Small-businesses owners in Eastern Pennsylvania don't have to clean out their bank accounts to take advantage of some of the free resources in the region.
From counsel to training to lists of resources, there is plenty of opportunity to learn without necessarily denting the bottom line.
One such resource is Lehigh Valley Service Corps of Retired Executives, where retired businessman Glenn Cheney mentors startups and struggling small-business owners who call the volunteer organization for assistance.
"I have counseled people who wanted to start RV parks, bike shops, restaurants, retail shops and even biological testing labs. … The type of people that come to us defy description. It is everything you can imagine," said Cheney, who is one of dozens of business professionals, retired and not, providing free counseling, mentoring and resources as part of SCORE.
Cheney said that he has several key pieces of advice for business owners, including first finding your target market and, once you find that market, putting the business name out there.
Then, it is equally important to create a good business plan, stay up on the latest industry reports (one member of SCORE can supply business owners with such reports), get to know your competition and the services they offer and go online to do research.
Cheney recommended visiting the Lehigh Valley SCORE website and check out the most recent entrepreneur guide posted on the site under templates and tools.
"SCORE can provide direction on where to find this stuff to build your business plan, but we will not write your business plan," Cheney said. "However, we will certainly look at it, and tell you what areas need work."
The Greater Lehigh Valley has plenty of resources for business owners who may be just starting out or perhaps struggling to stay afloat. It is important to establish contact with people who are aware what resources are available, since there may be times a business owner may not have access to online resources or have the time to visit the library, where resources are plentiful.
Bethlehem-based Lehigh Valley Economic Development Corp. is one organization instrumental in guiding businesses. Its website has a comprehensive list with links to free or affordable resources.
There are links to organizations geared to providing assistance to small businesses, and links that give information on courses, workshops and sessions that are designed to guide entrepreneurs.
Robert Bilheimer, director of business retention and expansion at LVEDC, said there are many small business-oriented organizations in the region, including the Small Business Development Center, Ben Franklin Technology Partners of Northeastern Pennsylvania, Manufacturers Resource Center, Charter Partners, Community Action Committee of the Lehigh Valley, Small Business Council and Greater Lehigh Valley Chamber of Commerce.
"We have ramped up our website, and it is our mission to connect business owners, point them in the appropriate direction because we want them to stay here in the Lehigh Valley and grow," said Bilheimer, adding that in his experience, businesses owners call with questions about location, capital and workforce issues.
"We administer Small Business Administration loans here but there are other places that you can go.

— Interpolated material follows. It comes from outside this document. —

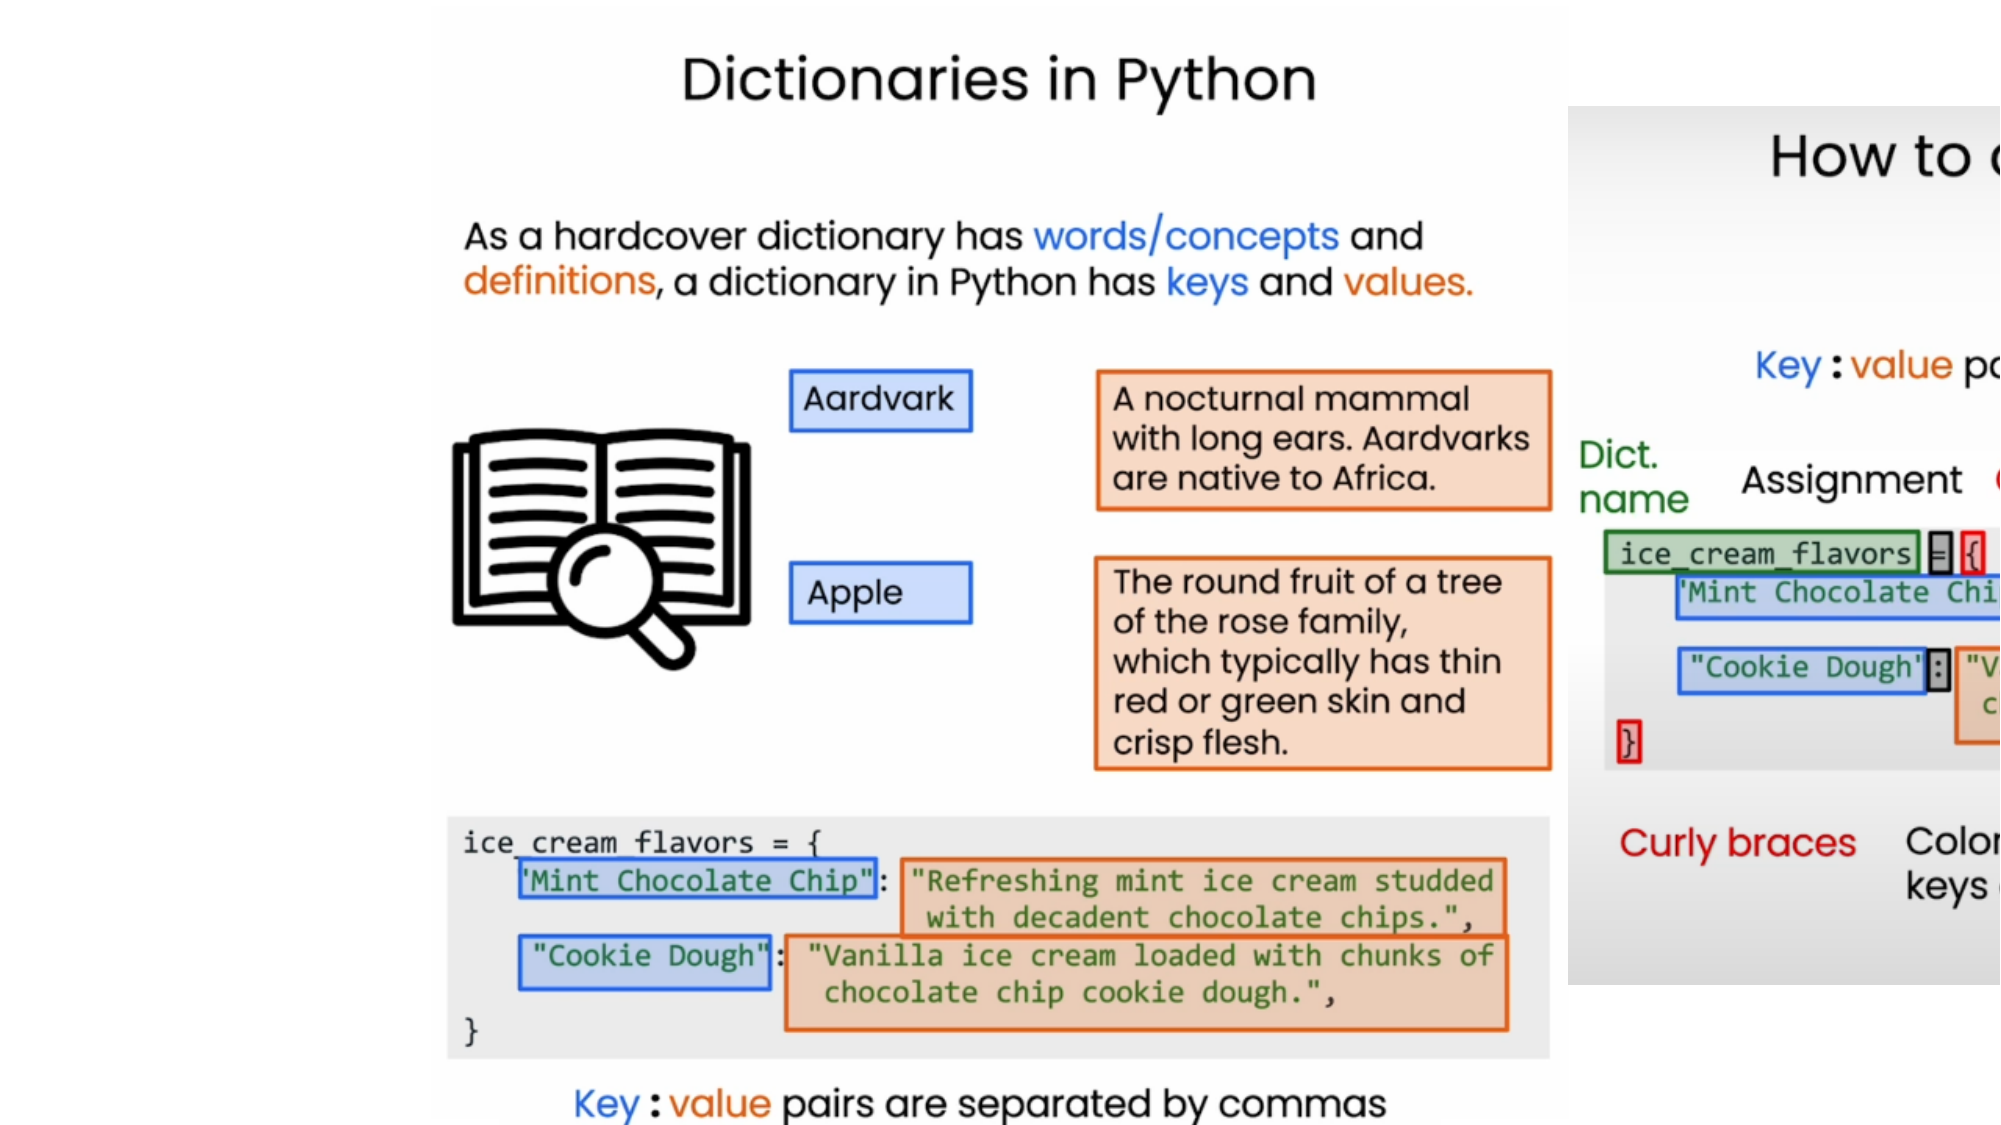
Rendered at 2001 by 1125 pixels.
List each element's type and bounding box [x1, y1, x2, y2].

picture [431, 6, 2000, 1125]
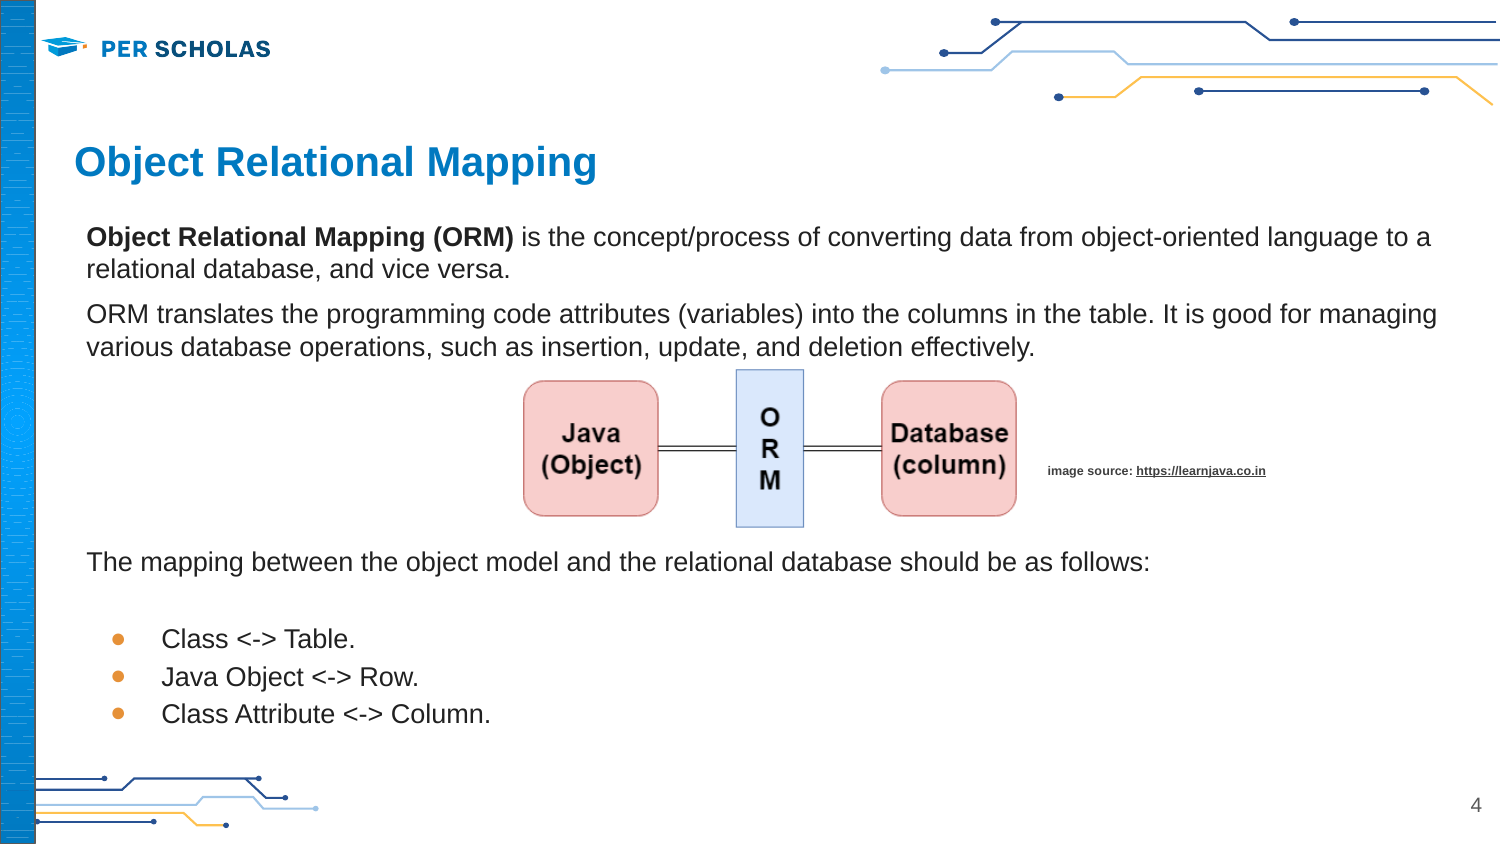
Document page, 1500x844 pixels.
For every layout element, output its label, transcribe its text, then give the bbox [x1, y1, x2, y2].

The Community Action Committee, for instance, has micro-loans to startup businesses," Bilheimer said.
In Reading, Mike Rivera, assistant vice president of small business services for the Greater Reading Chamber of Commerce & Industry, said that Berks County has many small-business resources.

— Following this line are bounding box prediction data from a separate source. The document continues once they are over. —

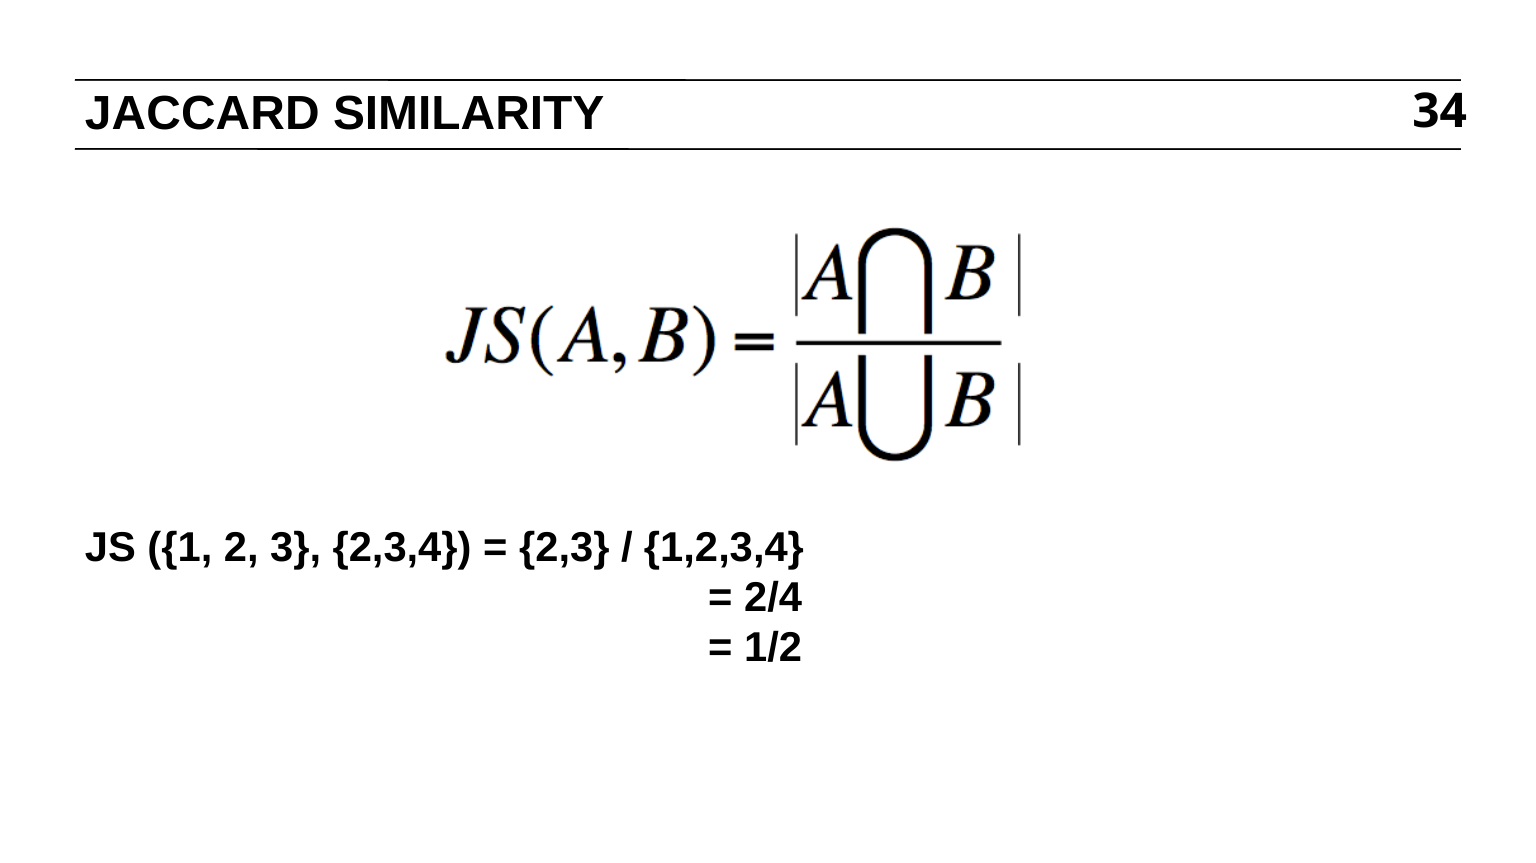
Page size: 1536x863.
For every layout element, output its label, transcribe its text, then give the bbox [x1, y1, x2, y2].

slide_number 34 [1410, 83, 1470, 142]
title JACCARD SIMILARITY [76, 82, 1369, 160]
picture [423, 217, 1112, 495]
list JS ({1, 2, 3}, {2,3,4}) = {2,3} / {1,2,3,4} = 2/4 = 1/2 [76, 160, 1460, 823]
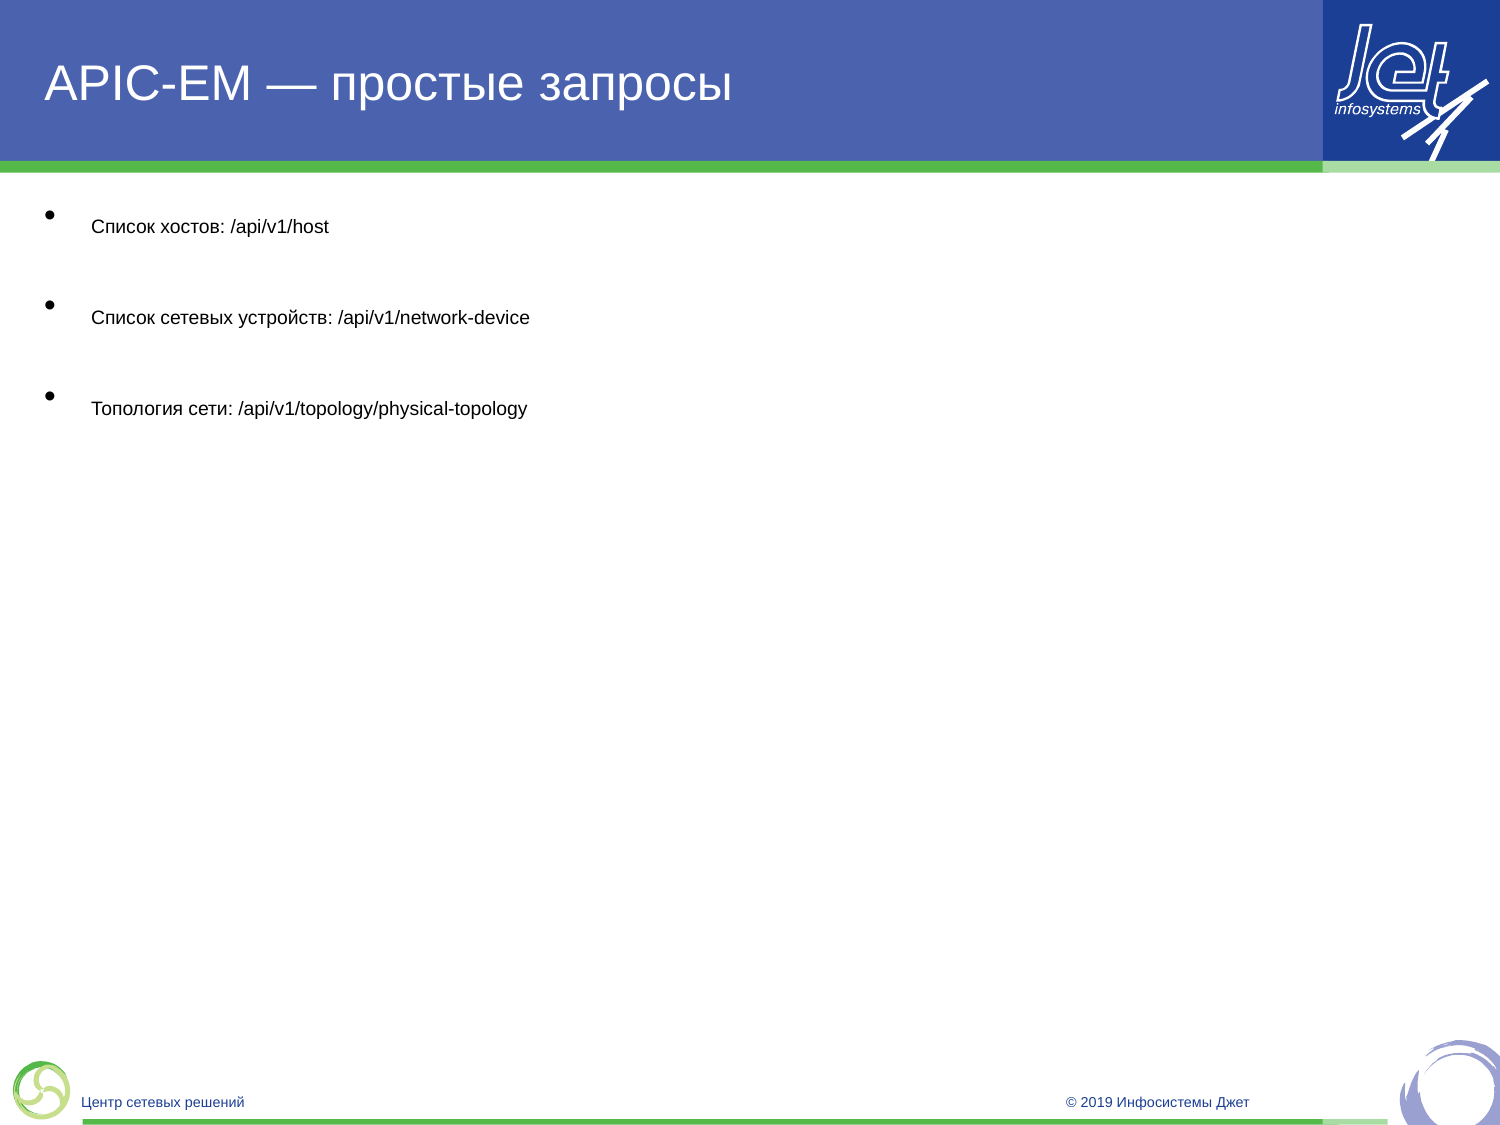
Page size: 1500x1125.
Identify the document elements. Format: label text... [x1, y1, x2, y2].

text_box Список хостов: /api/v1/host Список сетевых устройств: /api/v1/network-device Топология сети: /api/v1/topology/physical-topology [29, 184, 1294, 608]
title APIC-EM — простые запросы [29, 21, 1294, 140]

He said he sends businesses to organizations that include Kutztown University's SBDC, Latino Business Resource Center, Community First Fund and Innovation Transfer Network.
"The chamber's website can offer a lot of great resources without having to make calls, but there are really a lot of resources and programs out there," Rivera said. "Social networking, face-to-face contact are all very important. It is a lot easier to network than do cold calling."
At Ben Franklin Technology Partners in Bethlehem, Laura Eppler, director of marketing, said early stage companies with an emphasis in the technology field can contact Ben Franklin Partners for a free consultation session and financial assistance.
"We help early stage companies through the loan process, but we also offer endorsements to get investors to take a second look at the company," she said.
Also in Bethlehem, associate director Mary Beth Zingone of the Lehigh University SBDC said that the center, aside from helping business owners with their business plans and grant funding, frequently offers seminars, expos and workshops.
In the fall, the Small Business Administration hosts a business resource expo, usually held at the ArtsQuest Center at SteelStacks in Bethlehem.
"There are lots of seminars going on or coming up, some on compliance issues, international trade issues, government marketing seminars, and our monthly First Step program detailing licensing and business funding," Zingone said.
Alan Jennings, executive director of CACLV, said the committee helps about 20 to 30 businesses get started per year. It has made loans to about a dozen businesses each year and also provides technical assistance for entrepreneurial dreams, he added.
"We are working with people who are not connected through normal mainstream systems," Jennings said. "Almost all of them are low- to moderate-income or located in a low- to moderate-income area or are people of color."
These businesses include those in the retail, service and manufacturing industries, he said.
Lehigh Valley Business staff writer Brian Pedersen contributed to this report.